British actor Michael Sheen has quite an eclectic career, going from small independent movies to blockbuster successes. His films include The Queen, Frost/Nixon, Underworld: The Rise of the Lycans, Music Within, Midnight in Paris, Tron, The Damned United and The Twilight Saga.
He returns to indie filmmaking with his new movie Beautiful Boy, in which he co-stars with Maria Bello, a heart wrenching drama about an estranged couple whose son goes on a rampage at his high school, murdering teachers and fellow students.
As a father how difficult is it to do this kind of movie? Do you draw on your own emotions with your child?
That’s a good question because it goes to the heart of a fundamental problem for actors. If you draw on your own experiences, certainly when it comes to being a parent, the danger is you get to the end of the day and you go, ‘It’s not working for me anymore.
I’m thinking of the death of my own child, and that’s not really doing it, because I’ve got too used to thinking about it.’
There’s a cost to that as a person, and it’s not an area you really want to go into. Yet, at the same time, you’ve got to deal with it, otherwise it’s just acting and then it’s meaningless. So it’s a tricky area.
Can you talk about the way it was shot, the longer scenes and the way the camera moved like a docudrama. Did that help you?
We’d do it and it would be very docustyle and you wouldn’t know when the camera was on you. But what was wonderful was it was like doing a play, because you’d just have to inhabit everything all the time, and you couldn’t go, ‘Oh this is my bit, I’m going to put a bit more into this.’
You just have to do the whole thing, and it certainly gives it a freshness, spontaneity and a life that you wouldn’t normally have. But it took a little while for me to get used to it.
Did you carry the emotions home with you every night, or were you able to drop them on the set?
In a way you have to do all the work beforehand, and then it doesn’t matter what the subject matter is. When you come to actually act, it’s a game, it may be a very serious game but it’s still a game, and if you lose that sense of play then I think the work suffers.
The danger can be when it’s a very heavy subject matter you feel like you have to come at it in a very heavy way, and it just dies somehow, it doesn’t live, and in order for it to be alive when you’re doing it you have to approach it as play.
In between takes [Maria and I] would chat and I think we never lost sight of what it was we were trying to do, and the seriousness of what we were trying to do, but I think with actors the biggest, heaviest things they work on are actually sometimes the most enjoyable experiences. I certainly felt that on this.
The film opens up and basically you’re an estranged couple, and suddenly not only does your son die but the world is against you. What did you think about that aspect of the film?
I thought it was really interesting that the film doesn’t begin with a couple who are, on the surface, happy and tragedy strikes, and then it all falls apart.

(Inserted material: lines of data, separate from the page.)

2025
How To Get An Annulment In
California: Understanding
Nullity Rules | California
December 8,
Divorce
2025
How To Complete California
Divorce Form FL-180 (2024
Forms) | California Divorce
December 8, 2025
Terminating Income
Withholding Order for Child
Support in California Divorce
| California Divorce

I thought it was a really interesting choice to start the film with a couple who had come to the end of the road, and then the story for me was much more about, is it possible for two people to find each other again?
The journey that they go on to do that in this is a very extreme journey, and they go into some very dark places, but ultimately that’s why I felt it was a very hopeful, positive story.
It’s about an extreme act of tragedy that happened, but stuff happens all the time that’s difficult and painful, and puts a lot a pressure on a couple, and it ultimately is about whether you can find each other again.
So I thought that was a really interesting starting point for it. They’re forced to be together, when the one thing they want to do at the beginning of the film is get away from each other, and that forces certain things to happen that maybe couldn’t have happened in the relationship before.
The emotion of grief is something we don’t often see played out in such a naturalistic way.
It’s interesting that we see death constantly. In the back of your mind spend a day going, ‘Let me see how many times I see people die today.’ Because you will see hundreds of people dying, and then ask yourself how much you actually see the grief process and the consequences and ramifications of death being played out?
It’s not much. There is something wrong there. I’m from a culture that has such a problem with death.
We seem to deal with it in quite a bizarre way, we see people being shot and killed and blown up and we find it funny and we find it sexy, but the reality of it is every day people die and people are really sad and they grieve and they go through a really difficult process.